How to Repair and Upgrade Modular Vehicles in Rust
Image via Facepunch

I’ve never tried to modify a car in real life, but I have seen Grease, so I assume any notable mechanical work on a car necessitates a musical number of approximately four minutes. Of course, in a feral world like the one in Rust, there probably isn’t enough time, resources, or dance instructors for a four-minute musical number, so I guess you’ll just have to settle for modifying your car in silence. Here’s how to repair and upgrade a modular vehicle in Rust.

Modular vehicles, as the name may imply, are cars made of various composite parts, from scavenged doors and engines to sofas and trash cans. They ain’t exactly Rolls Royces, but when you’re living in a savage wasteland, you can’t be picky. You can find abandoned modular vehicles along the road just about anywhere, and they’re up for grabs for whoever wants them. However, before you can actually drive them, you’ll need to repair the engine.
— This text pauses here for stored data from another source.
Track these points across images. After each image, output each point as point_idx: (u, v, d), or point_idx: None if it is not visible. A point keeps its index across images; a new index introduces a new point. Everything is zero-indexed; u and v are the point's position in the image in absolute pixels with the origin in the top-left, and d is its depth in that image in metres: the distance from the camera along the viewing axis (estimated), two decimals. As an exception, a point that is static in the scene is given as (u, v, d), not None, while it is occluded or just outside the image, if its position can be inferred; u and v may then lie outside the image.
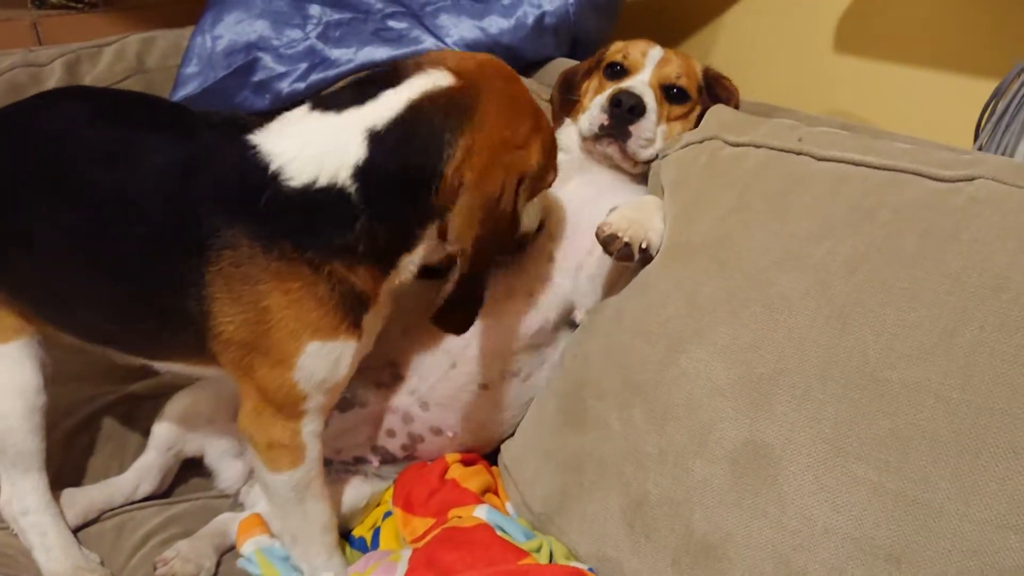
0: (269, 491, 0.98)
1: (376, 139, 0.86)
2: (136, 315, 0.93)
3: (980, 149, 1.11)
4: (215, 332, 0.88)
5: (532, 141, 0.91)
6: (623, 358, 0.98)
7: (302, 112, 0.91)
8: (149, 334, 0.95)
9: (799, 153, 0.95)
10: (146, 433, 1.21)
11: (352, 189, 0.86)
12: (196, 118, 0.96)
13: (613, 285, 1.06)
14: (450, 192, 0.87)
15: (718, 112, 1.13)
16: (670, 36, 1.86)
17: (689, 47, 1.63)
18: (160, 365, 1.03)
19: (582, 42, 1.69)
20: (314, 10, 1.68)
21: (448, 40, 1.63)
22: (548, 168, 0.96)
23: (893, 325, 0.74)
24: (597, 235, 0.97)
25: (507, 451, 1.20)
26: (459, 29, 1.63)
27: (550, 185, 1.00)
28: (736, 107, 1.18)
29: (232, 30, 1.69)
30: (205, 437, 1.19)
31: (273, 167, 0.86)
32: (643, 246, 0.97)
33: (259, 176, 0.85)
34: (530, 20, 1.61)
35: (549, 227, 1.11)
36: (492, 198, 0.86)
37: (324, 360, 0.89)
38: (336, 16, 1.68)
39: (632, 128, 1.10)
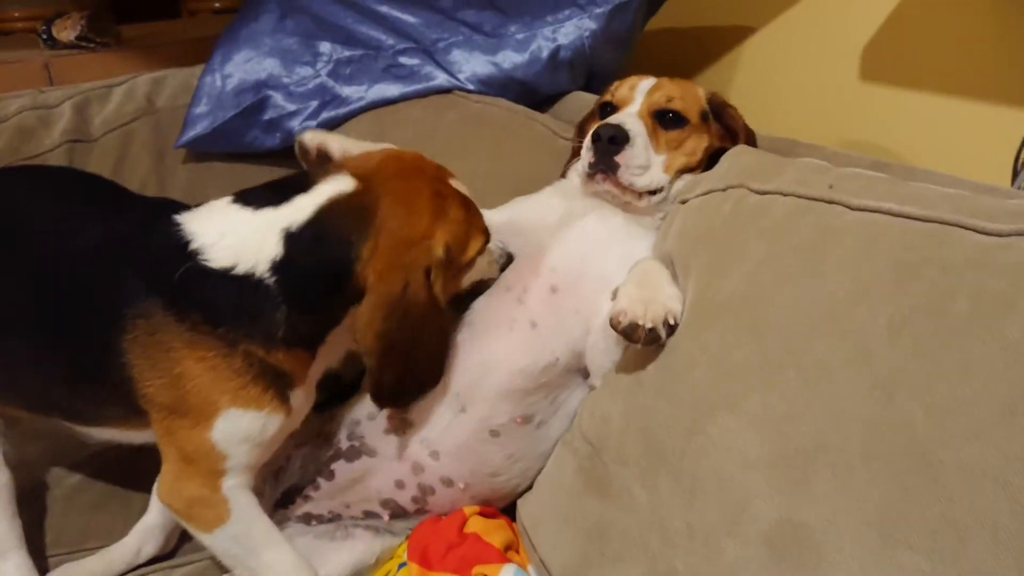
0: (217, 554, 0.99)
1: (292, 239, 0.92)
2: (75, 381, 0.96)
3: (1021, 188, 1.04)
4: (141, 395, 0.92)
5: (435, 230, 0.96)
6: (646, 421, 0.92)
7: (224, 203, 0.97)
8: (87, 400, 0.98)
9: (830, 202, 0.89)
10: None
11: (271, 281, 0.91)
12: (132, 197, 1.07)
13: (627, 348, 1.01)
14: (361, 289, 0.93)
15: (740, 155, 1.08)
16: (687, 68, 1.82)
17: (706, 79, 1.58)
18: (101, 432, 1.04)
19: (598, 75, 1.65)
20: (324, 47, 1.65)
21: (461, 76, 1.60)
22: (464, 245, 1.01)
23: (944, 400, 0.68)
24: (614, 326, 0.92)
25: (525, 509, 1.14)
26: (471, 65, 1.59)
27: (480, 250, 1.03)
28: (745, 135, 1.13)
29: (242, 68, 1.67)
30: None
31: (193, 246, 0.92)
32: (671, 322, 0.92)
33: (178, 252, 0.91)
34: (545, 54, 1.58)
35: (551, 258, 1.09)
36: (394, 296, 0.91)
37: (244, 426, 0.93)
38: (347, 53, 1.65)
39: (618, 158, 1.07)
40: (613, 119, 1.10)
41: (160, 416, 0.93)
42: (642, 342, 0.91)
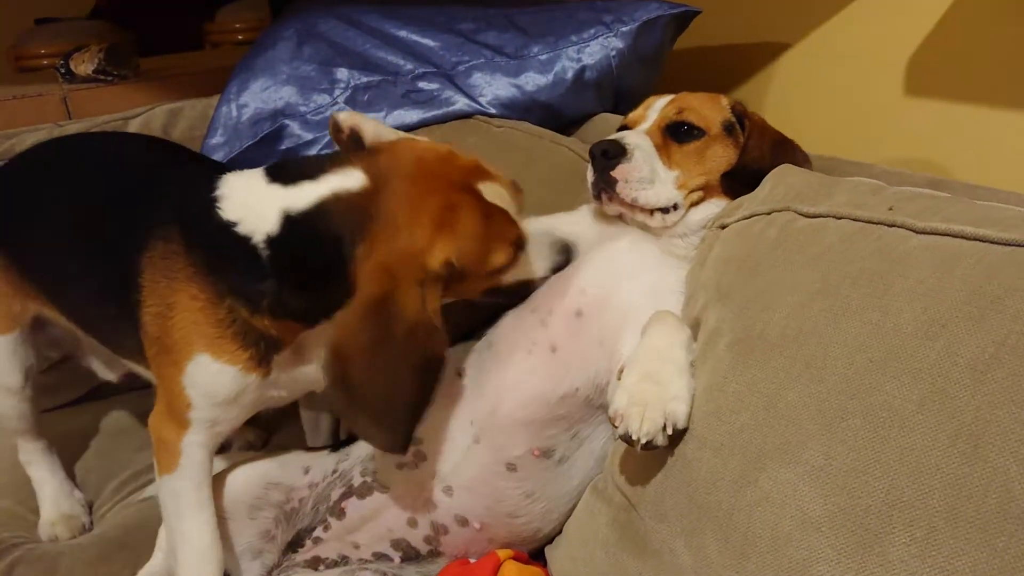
0: (160, 502, 1.02)
1: (289, 222, 0.91)
2: (103, 300, 1.04)
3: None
4: (142, 324, 0.97)
5: (435, 243, 0.89)
6: (688, 473, 0.82)
7: (260, 169, 0.98)
8: (115, 324, 1.04)
9: (892, 225, 0.80)
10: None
11: (264, 253, 0.91)
12: (199, 157, 1.25)
13: None
14: (353, 289, 0.89)
15: (785, 175, 0.99)
16: (719, 87, 1.73)
17: (740, 97, 1.50)
18: (127, 363, 1.14)
19: (626, 96, 1.57)
20: (342, 74, 1.60)
21: (482, 100, 1.53)
22: (481, 257, 0.93)
23: (1045, 453, 0.58)
24: (612, 423, 0.84)
25: (555, 563, 1.05)
26: (493, 88, 1.53)
27: (510, 259, 0.96)
28: (769, 146, 1.04)
29: (258, 98, 1.63)
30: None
31: (216, 193, 0.95)
32: (670, 431, 0.82)
33: (206, 194, 0.95)
34: (569, 75, 1.51)
35: (581, 280, 1.03)
36: (374, 301, 0.87)
37: (211, 375, 0.94)
38: (364, 79, 1.60)
39: (614, 173, 1.00)
40: (613, 135, 1.04)
41: (151, 349, 0.98)
42: (639, 450, 0.81)
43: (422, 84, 1.56)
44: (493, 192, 0.94)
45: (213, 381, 0.94)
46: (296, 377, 1.00)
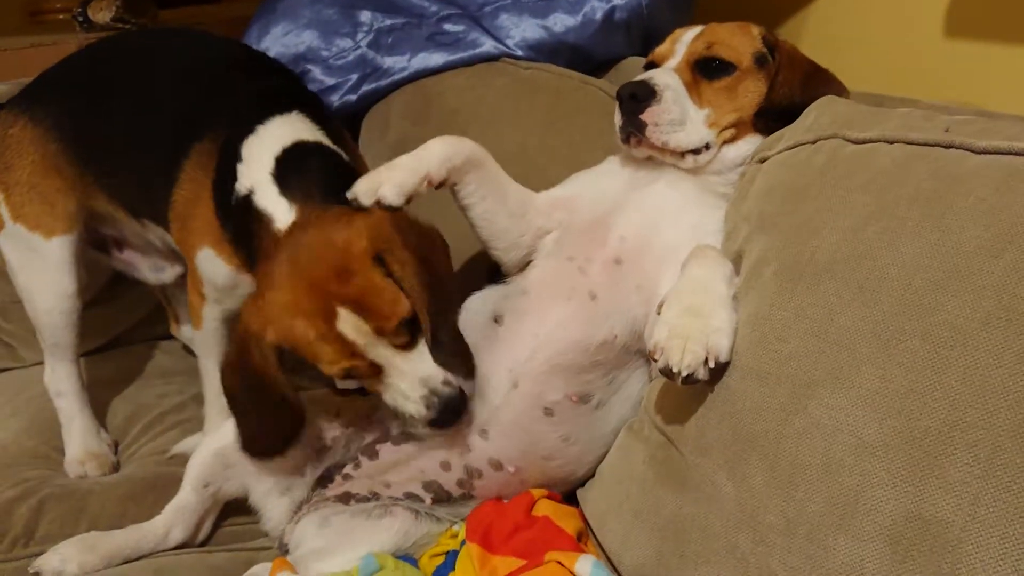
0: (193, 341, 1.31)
1: (243, 200, 1.06)
2: (152, 181, 1.17)
3: None
4: (172, 204, 1.15)
5: (271, 325, 0.94)
6: (732, 405, 0.80)
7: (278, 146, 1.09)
8: (158, 201, 1.17)
9: (948, 146, 0.76)
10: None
11: (243, 197, 1.06)
12: (276, 69, 1.36)
13: None
14: None
15: (830, 104, 0.95)
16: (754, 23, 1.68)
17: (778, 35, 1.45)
18: (166, 235, 1.25)
19: (656, 38, 1.51)
20: (365, 17, 1.57)
21: (509, 42, 1.49)
22: (309, 355, 0.94)
23: (1121, 367, 0.55)
24: (651, 357, 0.81)
25: (588, 504, 1.04)
26: (520, 29, 1.49)
27: (338, 374, 0.95)
28: (800, 79, 1.00)
29: (279, 42, 1.60)
30: (247, 473, 1.10)
31: (250, 135, 1.09)
32: (712, 364, 0.79)
33: (255, 120, 1.10)
34: (599, 16, 1.46)
35: (620, 227, 1.02)
36: (238, 339, 0.98)
37: (212, 265, 1.14)
38: (388, 22, 1.56)
39: (644, 116, 0.97)
40: (641, 76, 1.01)
41: (176, 225, 1.17)
42: (681, 383, 0.79)
43: (447, 26, 1.53)
44: (346, 322, 0.91)
45: (213, 269, 1.14)
46: None
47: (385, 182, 0.95)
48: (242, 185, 1.06)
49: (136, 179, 1.23)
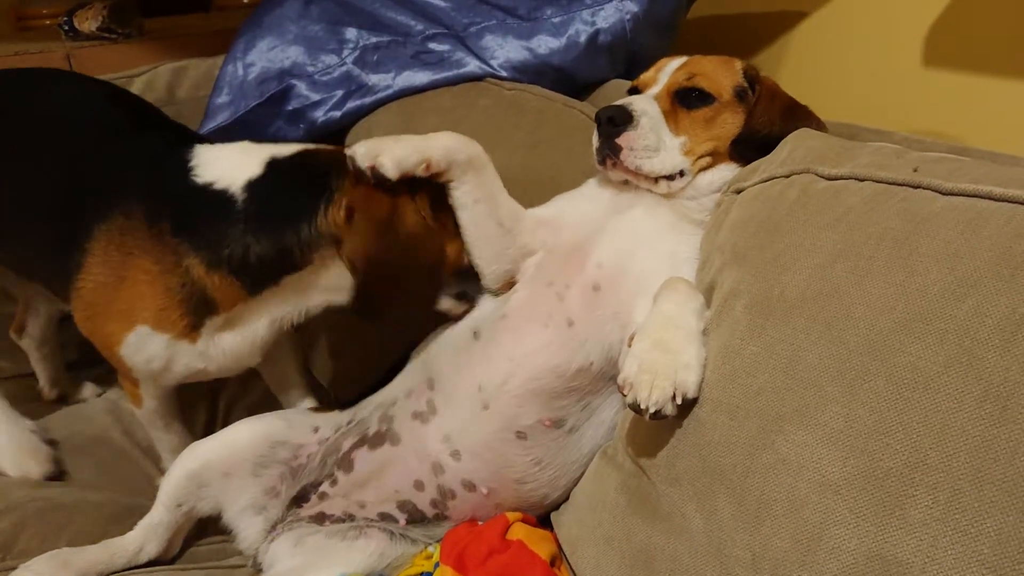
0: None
1: (273, 164, 1.03)
2: (51, 254, 1.09)
3: None
4: (78, 288, 1.05)
5: (405, 195, 1.03)
6: (701, 437, 0.81)
7: (247, 143, 1.09)
8: (57, 274, 1.09)
9: (917, 186, 0.78)
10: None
11: (240, 197, 1.01)
12: (172, 124, 1.22)
13: None
14: (329, 229, 1.00)
15: (804, 138, 0.97)
16: (732, 54, 1.69)
17: (756, 64, 1.47)
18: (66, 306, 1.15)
19: (639, 61, 1.54)
20: (350, 34, 1.57)
21: (493, 62, 1.50)
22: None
23: (1075, 415, 0.57)
24: (621, 391, 0.83)
25: (562, 528, 1.05)
26: (505, 50, 1.50)
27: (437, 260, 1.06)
28: (779, 112, 1.01)
29: (265, 57, 1.60)
30: (222, 492, 1.10)
31: (191, 163, 1.04)
32: (679, 401, 0.80)
33: (179, 168, 1.04)
34: (583, 39, 1.48)
35: (597, 253, 1.01)
36: (382, 220, 0.99)
37: (148, 345, 1.05)
38: (374, 40, 1.57)
39: (620, 140, 0.99)
40: (621, 100, 1.02)
41: (83, 312, 1.07)
42: (648, 419, 0.80)
43: (432, 45, 1.53)
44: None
45: (151, 349, 1.05)
46: (224, 349, 1.08)
47: (386, 151, 0.98)
48: (238, 174, 1.02)
49: (32, 252, 1.15)
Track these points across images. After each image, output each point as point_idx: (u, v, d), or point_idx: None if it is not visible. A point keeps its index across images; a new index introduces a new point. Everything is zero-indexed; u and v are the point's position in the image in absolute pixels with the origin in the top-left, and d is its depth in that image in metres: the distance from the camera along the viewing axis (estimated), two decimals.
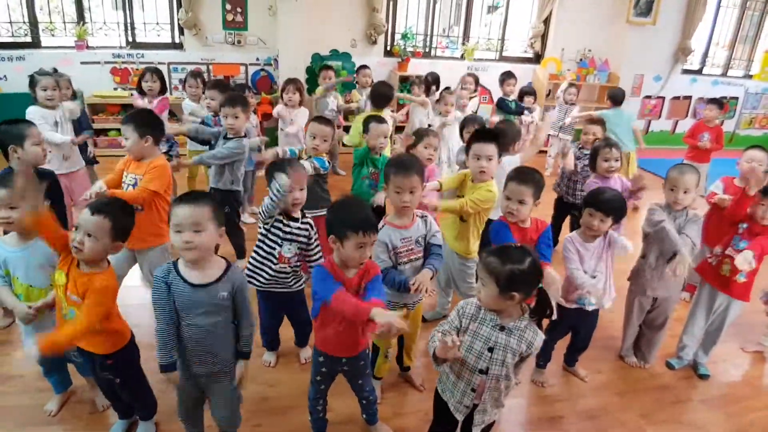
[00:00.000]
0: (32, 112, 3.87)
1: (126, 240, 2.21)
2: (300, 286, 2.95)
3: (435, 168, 3.76)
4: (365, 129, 3.80)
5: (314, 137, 3.52)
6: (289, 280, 2.86)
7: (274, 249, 2.75)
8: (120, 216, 2.14)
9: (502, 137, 3.65)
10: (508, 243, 2.12)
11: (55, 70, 5.00)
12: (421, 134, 3.73)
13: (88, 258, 2.09)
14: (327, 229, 2.19)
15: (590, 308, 2.97)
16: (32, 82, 4.01)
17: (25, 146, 2.96)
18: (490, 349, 2.01)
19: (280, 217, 2.73)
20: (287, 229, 2.73)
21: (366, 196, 3.76)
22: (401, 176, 2.53)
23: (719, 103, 6.01)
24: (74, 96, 4.93)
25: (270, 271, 2.79)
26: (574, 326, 3.11)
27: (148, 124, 3.13)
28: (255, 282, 2.83)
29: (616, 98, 6.44)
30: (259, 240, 2.81)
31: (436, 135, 3.77)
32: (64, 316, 2.17)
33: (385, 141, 3.80)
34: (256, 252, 2.83)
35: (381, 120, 3.83)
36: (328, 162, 3.61)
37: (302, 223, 2.77)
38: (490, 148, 3.04)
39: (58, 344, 1.99)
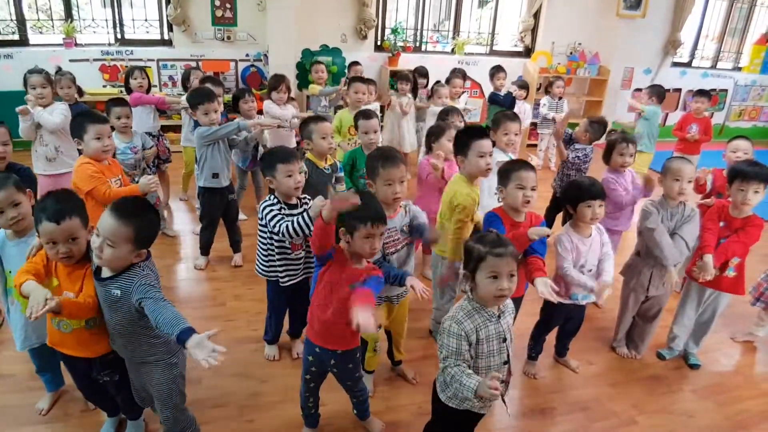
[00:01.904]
0: None
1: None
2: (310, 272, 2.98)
3: (453, 162, 3.70)
4: (355, 126, 3.77)
5: (324, 137, 3.43)
6: (305, 266, 2.92)
7: (284, 241, 2.77)
8: (82, 208, 2.10)
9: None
10: (488, 233, 2.06)
11: (59, 69, 5.00)
12: (443, 128, 3.71)
13: (78, 257, 2.07)
14: (337, 222, 2.15)
15: (584, 302, 2.99)
16: (25, 81, 4.02)
17: None
18: (504, 339, 2.03)
19: (281, 211, 2.75)
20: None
21: None
22: (390, 167, 2.53)
23: (707, 94, 6.04)
24: (81, 93, 4.93)
25: (290, 263, 2.85)
26: (565, 317, 3.11)
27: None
28: (280, 281, 2.87)
29: (662, 96, 6.17)
30: (267, 241, 2.83)
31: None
32: (55, 322, 2.12)
33: (375, 136, 3.76)
34: (268, 253, 2.85)
35: (369, 115, 3.80)
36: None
37: (300, 207, 2.80)
38: (488, 144, 2.99)
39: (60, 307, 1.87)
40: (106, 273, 2.02)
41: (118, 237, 1.90)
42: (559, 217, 4.60)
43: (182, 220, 5.10)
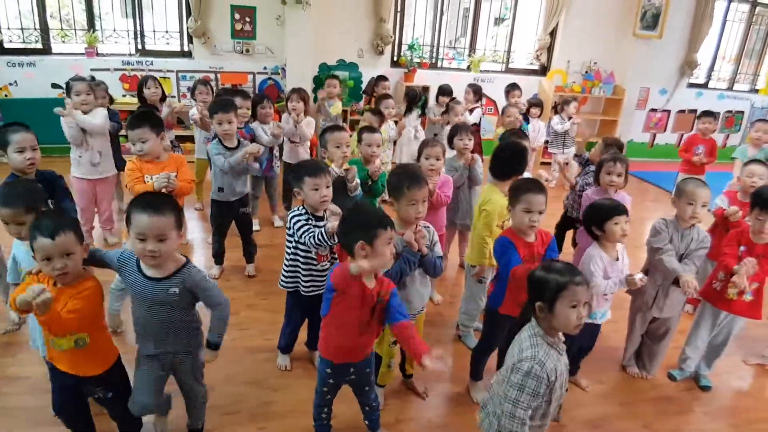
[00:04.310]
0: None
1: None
2: None
3: (449, 179, 3.73)
4: (359, 139, 3.79)
5: (339, 146, 3.47)
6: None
7: (310, 251, 2.83)
8: (77, 225, 2.09)
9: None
10: (553, 262, 2.09)
11: (93, 78, 5.13)
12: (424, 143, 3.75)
13: (74, 275, 2.05)
14: (357, 236, 2.14)
15: (602, 321, 3.00)
16: (68, 88, 4.14)
17: (8, 152, 2.91)
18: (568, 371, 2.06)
19: (309, 222, 2.79)
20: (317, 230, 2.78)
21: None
22: (415, 188, 2.56)
23: (713, 115, 5.98)
24: (111, 101, 5.04)
25: (315, 274, 2.89)
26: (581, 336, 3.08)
27: (159, 122, 3.26)
28: (302, 290, 2.92)
29: None
30: (293, 250, 2.89)
31: (437, 143, 3.75)
32: (49, 341, 2.12)
33: (378, 150, 3.74)
34: (294, 262, 2.90)
35: (373, 129, 3.82)
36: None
37: (326, 219, 2.84)
38: None
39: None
40: (155, 274, 2.11)
41: (167, 229, 2.04)
42: (569, 235, 4.60)
43: (196, 230, 5.16)
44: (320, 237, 2.67)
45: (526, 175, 3.64)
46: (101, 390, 2.29)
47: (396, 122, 5.84)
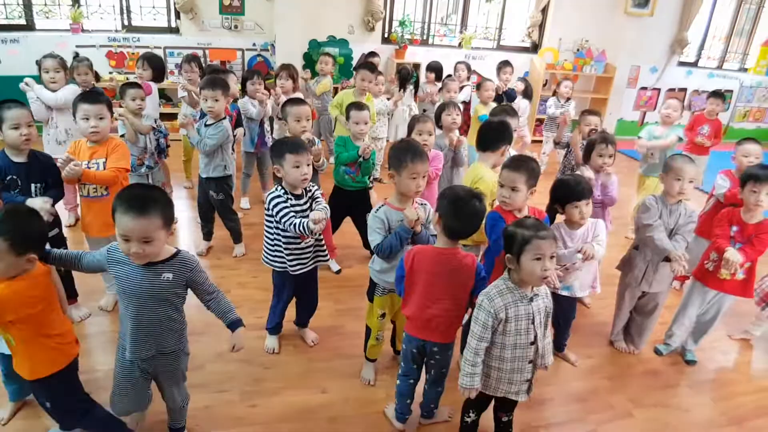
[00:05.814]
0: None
1: (37, 248, 1.96)
2: (325, 258, 3.04)
3: (439, 153, 3.75)
4: (347, 116, 3.83)
5: (298, 120, 3.55)
6: (315, 254, 2.96)
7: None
8: (21, 226, 1.90)
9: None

How to Repair and Upgrade Modular Vehicles in Rust

In order to repair a modular vehicle’s engine, you’ll need to obtain the following components:

  • 1 carburetor
  • 2 pistons
  • 1 crankshaft
  • 2 spark plugs
  • 2 valves

You can craft these components yourself, loot them from various car-oriented spots like gas stations or garages, or purchase them from the Air Wolf vendor using scrap. Remember, there are three qualities of parts, so the ones you use will determine how long your vehicle’s engine lasts before you need to fix it again. You don’t need any special infrastructure to fix the engine, you can just smack it with a crafting hammer.

Once your modular vehicle is up and running, you’ll no doubt want to trick it out with some cool modifications. Unfortunately, you can’t do this while the car is on the ground, so you’ll need to source a car lift. You can craft a car lift yourself at a level 2 workbench with the following components:

  • 10 high-quality metals 
  • Three gears
  • 1,000 metal fragments
  • 125 scrap

If you’re low on parts but high in scrap, Air Wolf will sell you a pre-built one for 175 scrap. 

To set up your lift, place it in a six-by-three spot that can be easily accessed by a car and plug it into a power outlet. When it’s ready, just drive the car up to it and activate it to tweak the modular parts.